Eglin, Tyndall Hit by Storms But Suffer No Significant Damage

Eglin Air Force Base, Fla., suffered only minimal damage from at least one and as many as three tornadoes and heavy rains that tore across the Florida Panhandle on Jan. 9, as Airmen and civilian employees were told to telework as much as possible ahead of and after the storms.

Similar stay-at-home messages referencing the “anomalously strong storm” were issued to those who work at nearby Tyndall Air Force Base and Hurlburt Field. A Tyndall spokesperson could not be reached for comment, but Hurlburt officials said the storms didn’t cause much damage there.

The tornados inflicted severe damage in nearby Panama City and other coastal communities to the south and east, where many residential and commercial buildings were destroyed and power cut off. Florida Gov. Ron DeSantis declared a state of emergency for the area.

On Jan. 8, Eglin issued a “mission essential posture” order authorizing maximum telework. Base officials advised personnel that the threat of tornados, thunderstorms, and up to four inches of rain, with localized flooding and winds up to 70 miles per hour, were imminent.
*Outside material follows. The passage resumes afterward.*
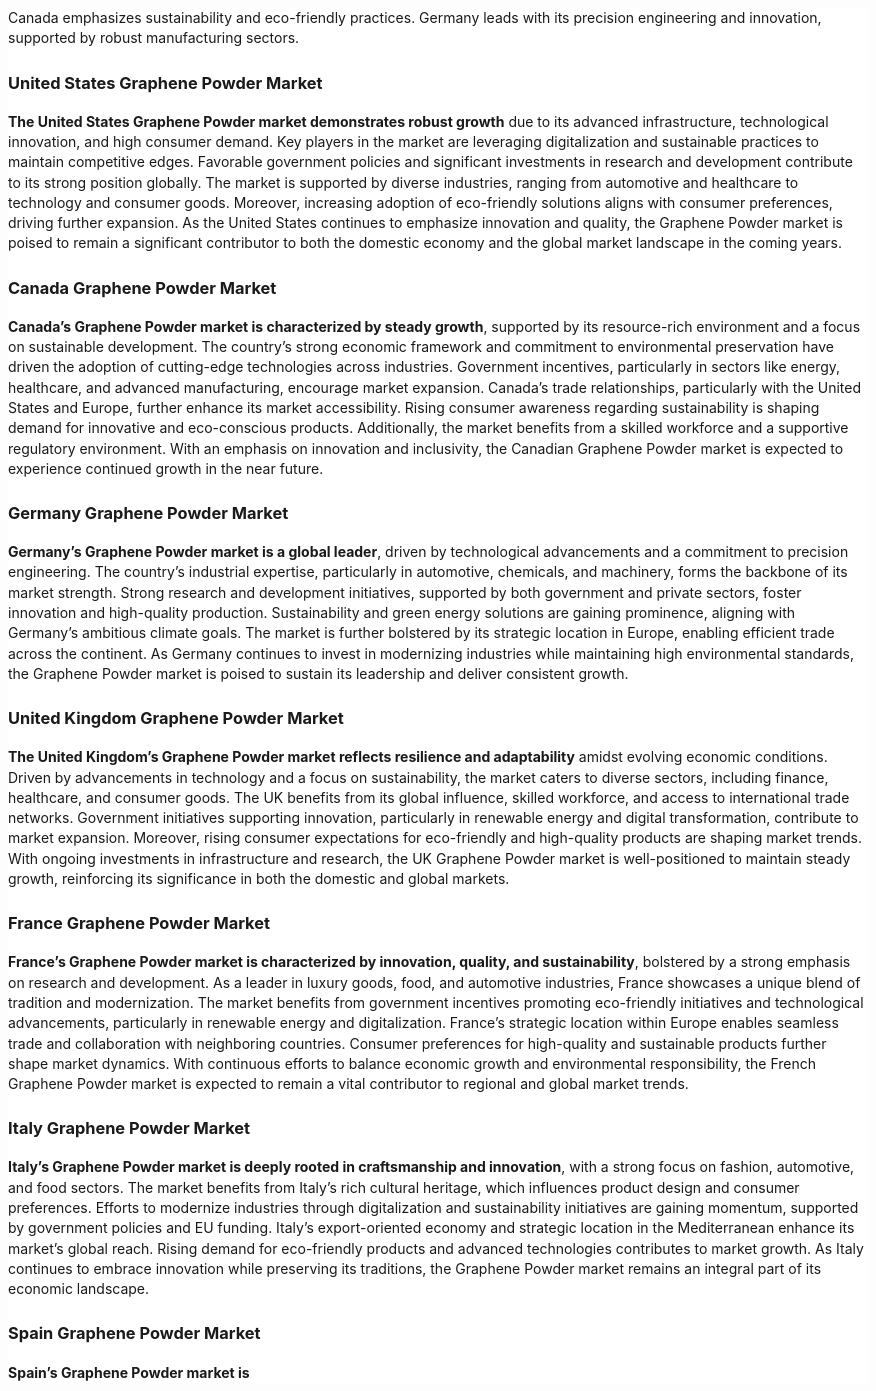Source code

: Canada emphasizes sustainability and eco-friendly practices. Germany leads with its precision engineering and innovation, supported by robust manufacturing sectors.</span></em></p></blockquote><h3><strong>United States Graphene Powder Market</strong></h3><p><strong>The United States Graphene Powder market demonstrates robust growth</strong> due to its advanced infrastructure, technological innovation, and high consumer demand. Key players in the market are leveraging digitalization and sustainable practices to maintain competitive edges. Favorable government policies and significant investments in research and development contribute to its strong position globally. The market is supported by diverse industries, ranging from automotive and healthcare to technology and consumer goods. Moreover, increasing adoption of eco-friendly solutions aligns with consumer preferences, driving further expansion. As the United States continues to emphasize innovation and quality, the Graphene Powder market is poised to remain a significant contributor to both the domestic economy and the global market landscape in the coming years.</p><h3><strong>Canada Graphene Powder Market</strong></h3><p><strong>Canada&rsquo;s Graphene Powder market is characterized by steady growth</strong>, supported by its resource-rich environment and a focus on sustainable development. The country&rsquo;s strong economic framework and commitment to environmental preservation have driven the adoption of cutting-edge technologies across industries. Government incentives, particularly in sectors like energy, healthcare, and advanced manufacturing, encourage market expansion. Canada&rsquo;s trade relationships, particularly with the United States and Europe, further enhance its market accessibility. Rising consumer awareness regarding sustainability is shaping demand for innovative and eco-conscious products. Additionally, the market benefits from a skilled workforce and a supportive regulatory environment. With an emphasis on innovation and inclusivity, the Canadian Graphene Powder market is expected to experience continued growth in the near future.</p><h3><strong>Germany Graphene Powder Market</strong></h3><p><strong>Germany&rsquo;s Graphene Powder market is a global leader</strong>, driven by technological advancements and a commitment to precision engineering. The country&rsquo;s industrial expertise, particularly in automotive, chemicals, and machinery, forms the backbone of its market strength. Strong research and development initiatives, supported by both government and private sectors, foster innovation and high-quality production. Sustainability and green energy solutions are gaining prominence, aligning with Germany&rsquo;s ambitious climate goals. The market is further bolstered by its strategic location in Europe, enabling efficient trade across the continent. As Germany continues to invest in modernizing industries while maintaining high environmental standards, the Graphene Powder market is poised to sustain its leadership and deliver consistent growth.</p><h3><strong>United Kingdom Graphene Powder Market</strong></h3><p><strong>The United Kingdom&rsquo;s Graphene Powder market reflects resilience and adaptability</strong> amidst evolving economic conditions. Driven by advancements in technology and a focus on sustainability, the market caters to diverse sectors, including finance, healthcare, and consumer goods. The UK benefits from its global influence, skilled workforce, and access to international trade networks. Government initiatives supporting innovation, particularly in renewable energy and digital transformation, contribute to market expansion. Moreover, rising consumer expectations for eco-friendly and high-quality products are shaping market trends. With ongoing investments in infrastructure and research, the UK Graphene Powder market is well-positioned to maintain steady growth, reinforcing its significance in both the domestic and global markets.</p><h3><strong>France Graphene Powder Market</strong></h3><p><strong>France&rsquo;s Graphene Powder market is characterized by innovation, quality, and sustainability</strong>, bolstered by a strong emphasis on research and development. As a leader in luxury goods, food, and automotive industries, France showcases a unique blend of tradition and modernization. The market benefits from government incentives promoting eco-friendly initiatives and technological advancements, particularly in renewable energy and digitalization. France&rsquo;s strategic location within Europe enables seamless trade and collaboration with neighboring countries. Consumer preferences for high-quality and sustainable products further shape market dynamics. With continuous efforts to balance economic growth and environmental responsibility, the French Graphene Powder market is expected to remain a vital contributor to regional and global market trends.</p><h3><strong>Italy Graphene Powder Market</strong></h3><p><strong>Italy&rsquo;s Graphene Powder market is deeply rooted in craftsmanship and innovation</strong>, with a strong focus on fashion, automotive, and food sectors. The market benefits from Italy&rsquo;s rich cultural heritage, which influences product design and consumer preferences. Efforts to modernize industries through digitalization and sustainability initiatives are gaining momentum, supported by government policies and EU funding. Italy&rsquo;s export-oriented economy and strategic location in the Mediterranean enhance its market&rsquo;s global reach. Rising demand for eco-friendly products and advanced technologies contributes to market growth. As Italy continues to embrace innovation while preserving its traditions, the Graphene Powder market remains an integral part of its economic landscape.</p><h3><strong>Spain Graphene Powder Market</strong></h3><p><strong>Spain&rsquo;s Graphene Powder market is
Base officials said some aircraft were placed in hangars for protection, but no aircraft were flown to other bases specifically to shield them from the storm.

Eglin closed its 96th Medical Group, dining services, and the northwest base gate. Except for those considered essential for storm preparation and recovery, Weather Safety Leave was authorized for non-telework eligible personnel.

An Eglin spokesperson said base personnel whose off-base homes were damaged will likely be given time off to deal with the situation.

“We will take care of our Airmen,” the official said. Personnel and base operations will be back to normal operations on Jan. 10, she added.

The storm continued up the East Coast on Jan. 9, threatening flooding and wind damage at other bases in the region. Fort Lauderdale reported a tornado with 80 mph winds.

In 2018, Hurricane Michael hit the Florida panhandle coast, causing massive destruction at Tyndall and significant damage at Eglin. Tyndall suffered numerous aircraft damaged inside their hangars and many base buildings were scraped off their foundations or declared a total loss. In the aftermath of the storm, some missions, like F-22 training, were eventually re-assigned to other bases. Most of the base aircraft able to evacuate to other locations, however, did so. Since then, the Air Force has been more proactive in moving aircraft out of the way of major storm systems.